Energy

The energy is a direct output of the DMC algorithm. In fact, the population of walkers is stable only if the energy shift $E$ is equal to the value of ground state energy. The ground state energy can be expressed as an integral ratio

$$E_0 = \frac{\int\psi_T({\bf R})\hat H \phi_0({\bf R}){\bf dR}} {\int\psi_T({\bf R})\phi_0({\bf R})\,{\bf dR}},$$ (3.44)

where $\phi_0({\bf R})$ is the ground state eigenfunction of the Hamiltonian $\hat H\phi_0({\bf R})~=~E_0\phi_0({\bf R})$. By multiplying and dividing the integrand in the numerator by $\psi_{T}({\bf R})$, the formula (3.44) can be rewritten as

$$E_0 = \frac{\int\psi_T^{-1}({\bf R})\hat H\psi_T({\bf R})\psi_T({\bf R})\phi_0({\bf R})\,{\bf dR}} {\int\psi_T({\bf R})\phi_0({\bf R})\,{\bf dR}}$$ (3.45)

The average of the Hamiltonian over the trial wavefunction is the local energy (see definition (3.10)).

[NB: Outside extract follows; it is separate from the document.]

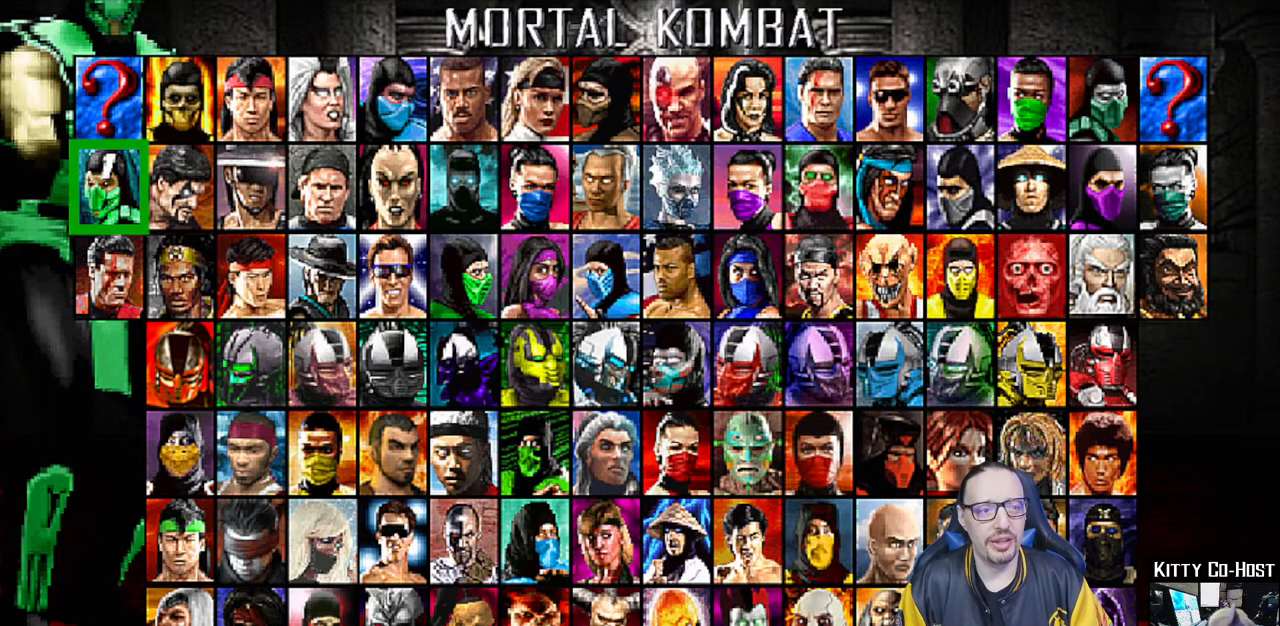
Gameplay with a controller (PlayStation layout); each line is a JSON object with the inputs held at the frame after it. "events" lists button and stick changes between this image and that frame as [ms after this image, input, new state], when the widget could be followed in between.
{"buttons": [], "left_stick": "center", "right_stick": "center", "events": []}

Since in the large time limit the distribution function $f$ is proportional to the product of the trial and the ground-state wavefunctions (see eq. (3.5))

$$\lim\limits_{t \to \infty} f({\bf R},t) = c_0 \psi_T({\bf R}) \phi_0({\bf R},t)$$ (3.46)

The calculation of the mean local energy of the walkers provides the value of the ground state energy^3.1

$$E_0 = \frac{\int E_L({\bf R})f({\bf R}){\bf dR}}{\int f({\bf R}){\bf dR}} = \frac{1}{N_W} \sum\limits_{i=1}^{N_W} E_L({\bf R_i})$$ (3.47)